Erens juga mengungkapkan bahwa Pemuda GMIT sedang mempersiapkan sejumlah program besar, termasuk penyelenggaraan camp pemuda terbesar di Kabupaten Kupang dan Wisata Paskah terbesar di Nusa Tenggara Timur sebagai bagian dari penguatan pelayanan dan kreativitas generasi muda gereja.

Ketua Panitia Pelaksana, Saman Feni, menyampaikan rasa syukur atas dukungan berbagai pihak yang telah berkontribusi menyukseskan kegiatan tersebut.

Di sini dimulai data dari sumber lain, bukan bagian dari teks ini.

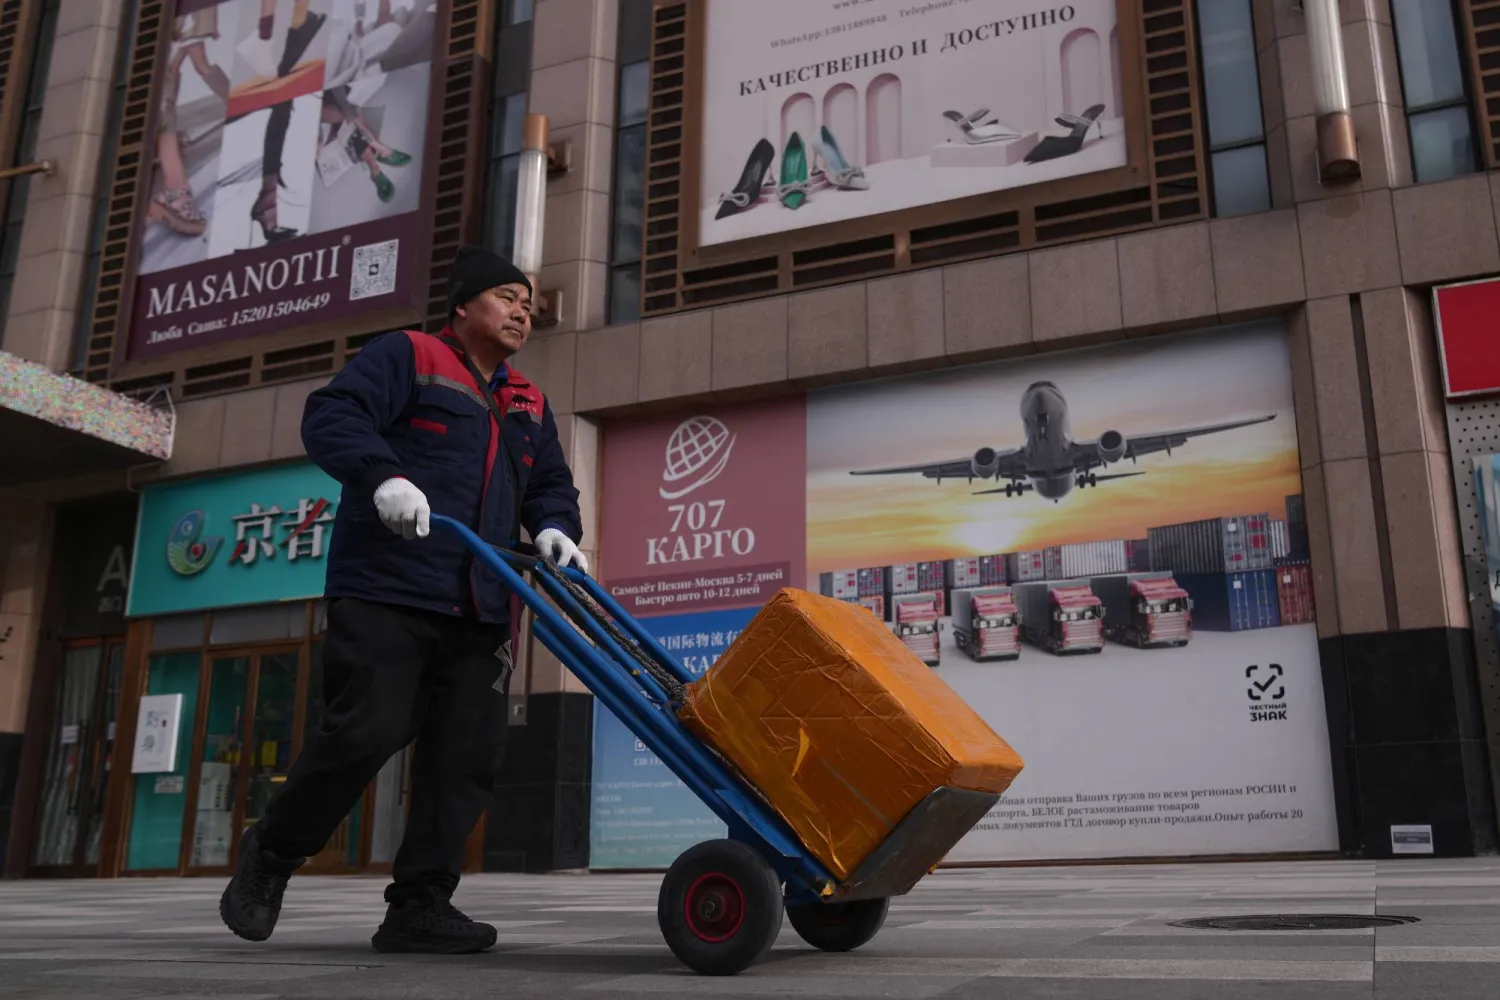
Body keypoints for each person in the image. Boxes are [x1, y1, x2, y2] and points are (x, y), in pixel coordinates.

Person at [219, 246, 586, 955]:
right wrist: (382, 474)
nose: (522, 312)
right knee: (366, 729)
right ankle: (271, 853)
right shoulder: (408, 356)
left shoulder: (527, 402)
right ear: (464, 305)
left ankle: (419, 905)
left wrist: (554, 528)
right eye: (508, 297)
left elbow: (552, 486)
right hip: (389, 588)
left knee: (466, 756)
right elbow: (333, 416)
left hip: (481, 605)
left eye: (529, 304)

Ia menegaskan bahwa camp pemuda bukan sekadar kegiatan seremonial, melainkan proses pembentukan karakter dan kepemimpinan yang diharapkan menghasilkan dampak nyata bagi masyarakat.

Menurutnya, seluruh rangkaian kegiatan dirancang untuk membangun kesadaran diri, meningkatkan kapasitas kepemimpinan, serta memperkuat relasi peserta dengan Tuhan dan sesama.